Portugal’s Port producers swept into town last week, to declare their 2007 vintage Port, which really is a remarkable vintage. At this young stage it rivals 1977 as the best of the past three decades. Fonseca, Taylor-Fladgate, Smith Woodhouse, Croft, Warre, Graham, Dow, Quinta do Vesuvio, Quinta do Noval and Silval were all present, pouring both the 2007 vintage and one older Port representative of the house style, to illustrate how well the wines age.

Vintage Port isn’t widely appreciated in The United States, or even in the modern world in general, as few have the patience to age it long enough to bring out the nuanced complexity an extra 30 years in the bottle will yield. Most of the 2007s will be drunk during their youth, when they’re full of fruit and power, and perhaps that’s the way most consumers enjoy it — god knows they buy enough 15% alcohol Zinfandel to have developed a palate for it.

Of the 2007s offered, I was most entranced by Taylor’s Vargellas Vinha Velha, a spectacular Port, soft, rich and balanced by bright acidity. At this stage it shows floral notes over blackberry and plum fruit, bittersweet chocolate, and silky tannins. The only problem is, just 200 cases were produced and a bottle will cost you $240. With 10,000 cases produced, the Taylor Fladgate is a better value at $95, showing well-balanced structure, concentrated cassis character with floral nuances, and a bit of fennel. Also notable was the beautifully balanced Warre, the nicely balanced Dow, with its plum, cherry and butterscotch flavors, and the spicy Quinta do Vesuvio. All of these wines promise great longevity.

Of the older contingent, Dow’s 1980 was still remarkable young; Taylor’s ’77 was lovely in that house’s lighter, constrained and more elegant style, while the still youthful ’77 Smith Woodhouse brought forth waves of floral scents over candied blackberry and jammy strawberry. Lastly, the 1985 Fonseca is delivering amazing complexity at 24 years, and should only gain momentum over the next decade.
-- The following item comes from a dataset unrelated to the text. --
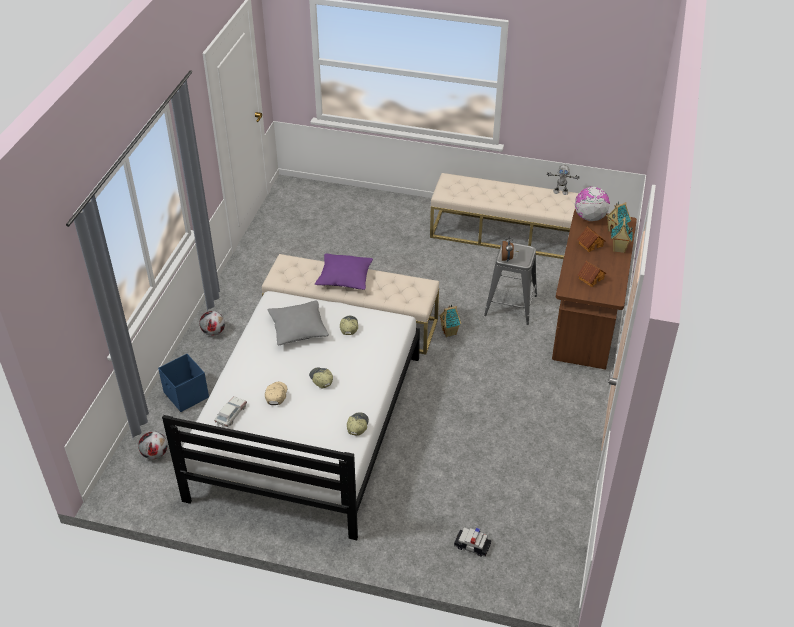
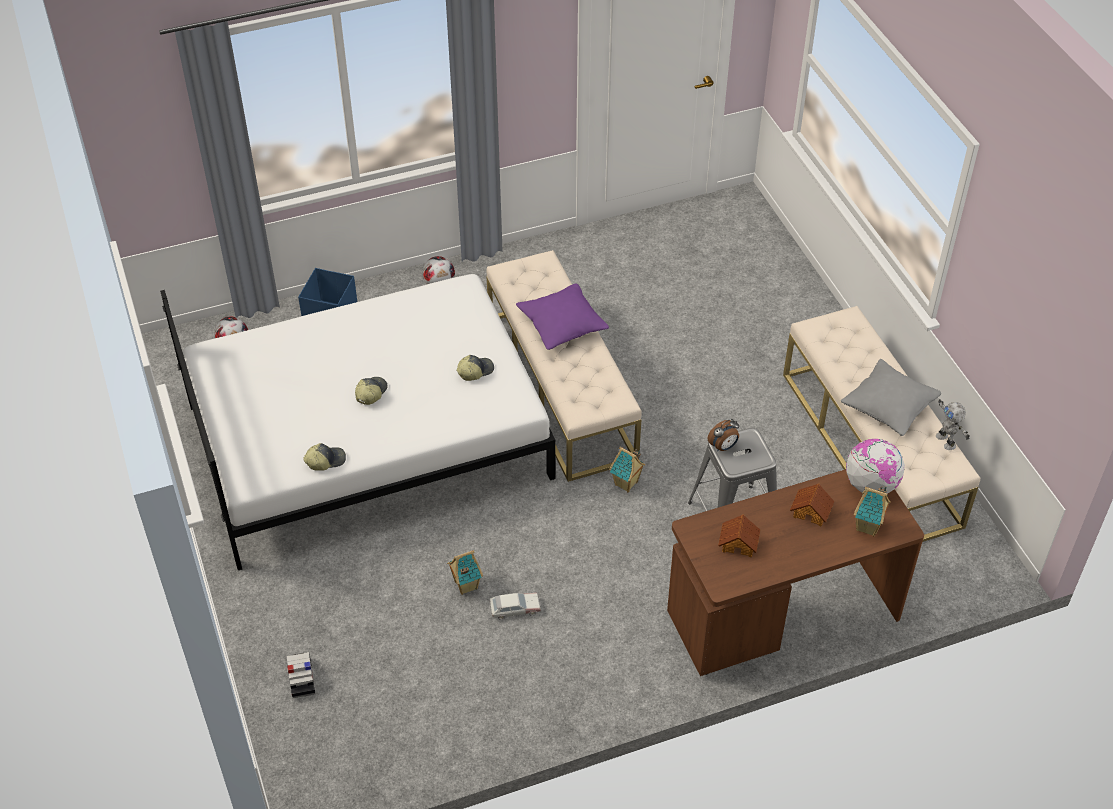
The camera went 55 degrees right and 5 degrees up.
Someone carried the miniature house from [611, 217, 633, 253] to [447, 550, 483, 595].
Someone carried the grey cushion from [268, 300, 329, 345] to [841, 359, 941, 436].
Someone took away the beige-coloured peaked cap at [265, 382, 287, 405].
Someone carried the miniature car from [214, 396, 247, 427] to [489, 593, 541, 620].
Keeping in mind that this tasting was organized by the producers to hype the 2007 vintage, I discussed the wines with Darrel Corti. “It’s a lovely vintage,” he said, “but the problem is the price [of these wines — the average being about $100 a bottle]. Why would I buy a 2007, when I can get an older vintage cheaper?” — particularly in the light of the sad fact that some of us won’t outlast the wines.